* TASK SET
**a)** Answer these questions about the post on what boards should and shouldn't do.
(i) How many points does the post's list of board dos and don'ts contain in total?
(ii) What place does this post hold in the series it belongs to?
(iii) In the list of what boards should not do, which item is paired with "The 24 hour rule"?
**b)** Reproduce the passage of the post on board roles that opens with the words containing "3. Solicit Bids: Try" and closes with "buy your shit!".
**c)** Write the next part of the post on what boards should and shouldn't do, picking up after its last sentence.

The roles and responsibilities of boards are often spoken about in the same hushed tones as the Illuminati. To most employees below the C-level, boards are shrouded in mystery, referenced with hand waves as shadowy figures pulling levers—kind of like the Wizard of Oz.

Today’s post is the grand finale of our three-part series on making the most of your board meetings. What better way to wrap it up than by breaking down what boards actually should and shouldn’t do?

Think of this as your “Ten Commandments” for boards—except there are 14. Why? Because this is my newsletter, and I’m not bound by arbitrary numbers. (Mount Rushmore has four heads. Why not three? Or five? Ridiculous.)

What Boards Should Do

  1. Biz Dev: Find Me Customers

  2. Recruiting: Find Me (Great) Employees

  3. Pattern Recognition: Souvenirs from Past Rodeos

  4. Encourage Decisions: Push Them into a Cul De Sac

  5. Set the Guardrails: Approve the Operating Plan

  6. Pay Me: Compensate Execs

  7. Spot the Exit Ramp: Validate Valuations

What Boards Should NOT Do

  1. Operate: Hands off the wheel

  2. Snoop: Hire babysitters for the CEO

  3. Solicit Bids: Try to sell the company

  4. Show up unprepared: Derail meetings

  5. Nepotism: Force you to hire anyone

  6. Be Unreachable: The 24 hour rule

  7. Eat First: Company > Share Class

Biz Dev: Find Me Customers

  • Surprise! Board members often have portfolio companies or professional networks that can buy your shit!

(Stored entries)
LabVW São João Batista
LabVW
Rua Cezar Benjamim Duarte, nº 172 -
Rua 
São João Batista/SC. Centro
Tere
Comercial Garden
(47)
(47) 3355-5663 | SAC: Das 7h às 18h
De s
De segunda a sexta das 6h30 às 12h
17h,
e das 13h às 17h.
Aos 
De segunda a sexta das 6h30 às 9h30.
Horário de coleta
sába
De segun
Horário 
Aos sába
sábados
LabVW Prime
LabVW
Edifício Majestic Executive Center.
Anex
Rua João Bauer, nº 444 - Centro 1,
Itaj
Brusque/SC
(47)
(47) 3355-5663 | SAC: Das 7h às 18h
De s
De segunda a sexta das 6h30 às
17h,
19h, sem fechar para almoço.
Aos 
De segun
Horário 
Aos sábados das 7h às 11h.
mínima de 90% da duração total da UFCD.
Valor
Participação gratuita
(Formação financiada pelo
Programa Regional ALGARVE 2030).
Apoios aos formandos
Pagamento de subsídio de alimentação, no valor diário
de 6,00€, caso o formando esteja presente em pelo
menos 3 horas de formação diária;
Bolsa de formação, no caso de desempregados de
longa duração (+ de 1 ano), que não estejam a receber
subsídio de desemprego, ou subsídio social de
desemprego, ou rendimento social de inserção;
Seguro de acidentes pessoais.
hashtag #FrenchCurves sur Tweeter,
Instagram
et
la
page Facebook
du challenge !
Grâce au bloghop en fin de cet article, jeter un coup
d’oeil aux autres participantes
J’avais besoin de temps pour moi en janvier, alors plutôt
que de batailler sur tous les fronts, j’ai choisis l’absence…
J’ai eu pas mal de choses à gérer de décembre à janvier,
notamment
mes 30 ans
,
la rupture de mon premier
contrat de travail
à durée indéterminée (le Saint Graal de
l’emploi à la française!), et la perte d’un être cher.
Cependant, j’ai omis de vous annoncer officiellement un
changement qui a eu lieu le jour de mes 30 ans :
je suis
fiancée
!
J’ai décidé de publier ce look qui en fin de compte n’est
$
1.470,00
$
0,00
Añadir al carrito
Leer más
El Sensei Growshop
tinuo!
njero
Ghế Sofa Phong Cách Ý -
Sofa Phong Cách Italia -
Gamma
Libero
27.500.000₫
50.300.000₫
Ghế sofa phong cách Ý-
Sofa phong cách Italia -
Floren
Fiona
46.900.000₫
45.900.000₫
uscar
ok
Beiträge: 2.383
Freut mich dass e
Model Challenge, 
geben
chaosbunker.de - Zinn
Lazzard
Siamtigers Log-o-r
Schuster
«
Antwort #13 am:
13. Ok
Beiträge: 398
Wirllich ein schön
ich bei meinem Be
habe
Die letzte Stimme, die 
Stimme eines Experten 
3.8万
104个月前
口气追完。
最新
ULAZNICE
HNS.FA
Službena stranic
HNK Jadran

* ANSWERS TO THE EXERCISE
**a)**
(i) 14
(ii) It is the grand finale of a three-part series on making the most of board meetings.
(iii) Be Unreachable

**b)**
3. Solicit Bids: Try to sell the company

  4. Show up unprepared: Derail meetings

  5. Nepotism: Force you to hire anyone

  6. Be Unreachable: The 24 hour rule

  7. Eat First: Company > Share Class

Biz Dev: Find Me Customers

  • Surprise! Board members often have portfolio companies or professional networks that can buy your shit!

**c)**
  • Open Doors to Customers:

    • Prep the CEO for warm intros by providing context: What problems can your company solve for them?

      • BTW: A warm introduction beats an Excel dump of contacts every time. I’ve been on the receiving end of that a few times and the conversion rate is LOWWWW

  • Open Doors to Partnerships:

    • If your board member has lengthy experience in a particular sector (e.g., cybersecurity) or with a particular business model (e.g., marketplaces) they can broker intros to partners so you can either get better rates or tap into their customer bases.

      • I had a board member introduce me to someone they knew at a reputable payment processing company who was able to get us better rates on our payment volume. This wasn’t a new customer, but it helped improve our gross margins in a big way.

Recruiting: Find Me (Great) Employees

  • VCs as Talent Scouts: VCs keep a rolodex of talented execs warm at all times. Most modern VC firms either die investors or live long enough to see themselves become in-house recruiting firms.

  • Plus, the best ones actually exit companies. That means top performers from previous portco’s could be on the market now or in the very near future (HOT LEAD!)

    • Ask them to own the first outreach

      • A call from a board member signals importance and urgency, and also lends credibility that your company is legit.

  • Interview candidates

    • Ask your board members to be a part of the interview process for key hires. I’ve been interviewed multiple times by board members.

      • There’s this funny inflection point where it goes from you selling them on your skills to them selling you on their portco.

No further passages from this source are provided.